▸ About this exercise
Every record, down to the last line, must be given again exactly.

------------------------------------------------------------------------

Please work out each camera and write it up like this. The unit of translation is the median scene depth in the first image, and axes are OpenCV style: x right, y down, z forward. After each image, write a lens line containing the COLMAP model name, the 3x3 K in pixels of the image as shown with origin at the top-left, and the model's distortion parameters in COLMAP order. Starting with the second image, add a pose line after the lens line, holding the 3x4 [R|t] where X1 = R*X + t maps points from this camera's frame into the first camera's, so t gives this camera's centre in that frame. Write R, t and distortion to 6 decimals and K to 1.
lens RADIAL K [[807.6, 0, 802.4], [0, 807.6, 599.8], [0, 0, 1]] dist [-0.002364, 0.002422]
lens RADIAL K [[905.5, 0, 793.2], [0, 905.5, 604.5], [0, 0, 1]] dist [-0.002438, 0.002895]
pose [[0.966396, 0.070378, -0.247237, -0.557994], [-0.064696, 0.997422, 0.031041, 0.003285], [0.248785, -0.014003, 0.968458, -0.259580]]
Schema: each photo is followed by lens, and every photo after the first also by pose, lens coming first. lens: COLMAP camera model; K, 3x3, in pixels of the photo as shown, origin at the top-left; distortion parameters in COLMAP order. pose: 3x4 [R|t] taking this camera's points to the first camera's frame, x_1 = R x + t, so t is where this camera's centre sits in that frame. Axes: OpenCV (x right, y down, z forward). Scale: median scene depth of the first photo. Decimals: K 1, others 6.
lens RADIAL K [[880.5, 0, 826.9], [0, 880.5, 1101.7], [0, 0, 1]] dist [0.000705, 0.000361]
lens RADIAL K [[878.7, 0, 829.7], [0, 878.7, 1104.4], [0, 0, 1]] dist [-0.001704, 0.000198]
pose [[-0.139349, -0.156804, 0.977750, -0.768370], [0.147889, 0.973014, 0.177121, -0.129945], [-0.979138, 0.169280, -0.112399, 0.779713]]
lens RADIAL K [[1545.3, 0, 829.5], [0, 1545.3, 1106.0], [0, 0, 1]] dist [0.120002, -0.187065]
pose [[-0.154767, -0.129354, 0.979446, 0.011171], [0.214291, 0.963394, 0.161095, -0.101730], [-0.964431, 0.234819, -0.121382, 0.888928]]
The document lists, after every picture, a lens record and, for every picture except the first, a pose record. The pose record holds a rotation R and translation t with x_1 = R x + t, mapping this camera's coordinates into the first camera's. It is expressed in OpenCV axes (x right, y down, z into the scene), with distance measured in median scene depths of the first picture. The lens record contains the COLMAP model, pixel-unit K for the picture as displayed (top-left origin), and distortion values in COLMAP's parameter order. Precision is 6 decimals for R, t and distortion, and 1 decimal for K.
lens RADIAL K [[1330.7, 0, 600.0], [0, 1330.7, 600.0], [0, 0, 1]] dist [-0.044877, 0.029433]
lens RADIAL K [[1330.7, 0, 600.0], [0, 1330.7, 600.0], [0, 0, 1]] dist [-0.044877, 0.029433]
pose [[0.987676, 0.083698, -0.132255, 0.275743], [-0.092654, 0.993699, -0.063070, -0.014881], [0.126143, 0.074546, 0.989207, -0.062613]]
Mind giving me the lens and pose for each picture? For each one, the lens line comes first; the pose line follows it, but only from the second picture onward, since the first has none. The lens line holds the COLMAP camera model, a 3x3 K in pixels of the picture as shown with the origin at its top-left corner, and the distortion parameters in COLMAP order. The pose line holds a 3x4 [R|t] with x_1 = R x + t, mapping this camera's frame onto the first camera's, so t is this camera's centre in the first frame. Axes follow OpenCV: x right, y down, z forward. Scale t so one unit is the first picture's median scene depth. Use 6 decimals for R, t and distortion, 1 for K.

------------------------------------------------------------------------

▸ Expected output
Please work out each camera and write it up like this. The unit of translation is the median scene depth in the first image, and axes are OpenCV style: x right, y down, z forward. After each image, write a lens line containing the COLMAP model name, the 3x3 K in pixels of the image as shown with origin at the top-left, and the model's distortion parameters in COLMAP order. Starting with the second image, add a pose line after the lens line, holding the 3x4 [R|t] where X1 = R*X + t maps points from this camera's frame into the first camera's, so t gives this camera's centre in that frame. Write R, t and distortion to 6 decimals and K to 1.
lens RADIAL K [[807.6, 0, 802.4], [0, 807.6, 599.8], [0, 0, 1]] dist [-0.002364, 0.002422]
lens RADIAL K [[905.5, 0, 793.2], [0, 905.5, 604.5], [0, 0, 1]] dist [-0.002438, 0.002895]
pose [[0.966396, 0.070378, -0.247237, -0.557994], [-0.064696, 0.997422, 0.031041, 0.003285], [0.248785, -0.014003, 0.968458, -0.259580]]
Schema: each photo is followed by lens, and every photo after the first also by pose, lens coming first. lens: COLMAP camera model; K, 3x3, in pixels of the photo as shown, origin at the top-left; distortion parameters in COLMAP order. pose: 3x4 [R|t] taking this camera's points to the first camera's frame, x_1 = R x + t, so t is where this camera's centre sits in that frame. Axes: OpenCV (x right, y down, z forward). Scale: median scene depth of the first photo. Decimals: K 1, others 6.
lens RADIAL K [[880.5, 0, 826.9], [0, 880.5, 1101.7], [0, 0, 1]] dist [0.000705, 0.000361]
lens RADIAL K [[878.7, 0, 829.7], [0, 878.7, 1104.4], [0, 0, 1]] dist [-0.001704, 0.000198]
pose [[-0.139349, -0.156804, 0.977750, -0.768370], [0.147889, 0.973014, 0.177121, -0.129945], [-0.979138, 0.169280, -0.112399, 0.779713]]
lens RADIAL K [[1545.3, 0, 829.5], [0, 1545.3, 1106.0], [0, 0, 1]] dist [0.120002, -0.187065]
pose [[-0.154767, -0.129354, 0.979446, 0.011171], [0.214291, 0.963394, 0.161095, -0.101730], [-0.964431, 0.234819, -0.121382, 0.888928]]
The document lists, after every picture, a lens record and, for every picture except the first, a pose record. The pose record holds a rotation R and translation t with x_1 = R x + t, mapping this camera's coordinates into the first camera's. It is expressed in OpenCV axes (x right, y down, z into the scene), with distance measured in median scene depths of the first picture. The lens record contains the COLMAP model, pixel-unit K for the picture as displayed (top-left origin), and distortion values in COLMAP's parameter order. Precision is 6 decimals for R, t and distortion, and 1 decimal for K.
lens RADIAL K [[1330.7, 0, 600.0], [0, 1330.7, 600.0], [0, 0, 1]] dist [-0.044877, 0.029433]
lens RADIAL K [[1330.7, 0, 600.0], [0, 1330.7, 600.0], [0, 0, 1]] dist [-0.044877, 0.029433]
pose [[0.987676, 0.083698, -0.132255, 0.275743], [-0.092654, 0.993699, -0.063070, -0.014881], [0.126143, 0.074546, 0.989207, -0.062613]]
Mind giving me the lens and pose for each picture? For each one, the lens line comes first; the pose line follows it, but only from the second picture onward, since the first has none. The lens line holds the COLMAP camera model, a 3x3 K in pixels of the picture as shown with the origin at its top-left corner, and the distortion parameters in COLMAP order. The pose line holds a 3x4 [R|t] with x_1 = R x + t, mapping this camera's frame onto the first camera's, so t is this camera's centre in the first frame. Axes follow OpenCV: x right, y down, z forward. Scale t so one unit is the first picture's median scene depth. Use 6 decimals for R, t and distortion, 1 for K.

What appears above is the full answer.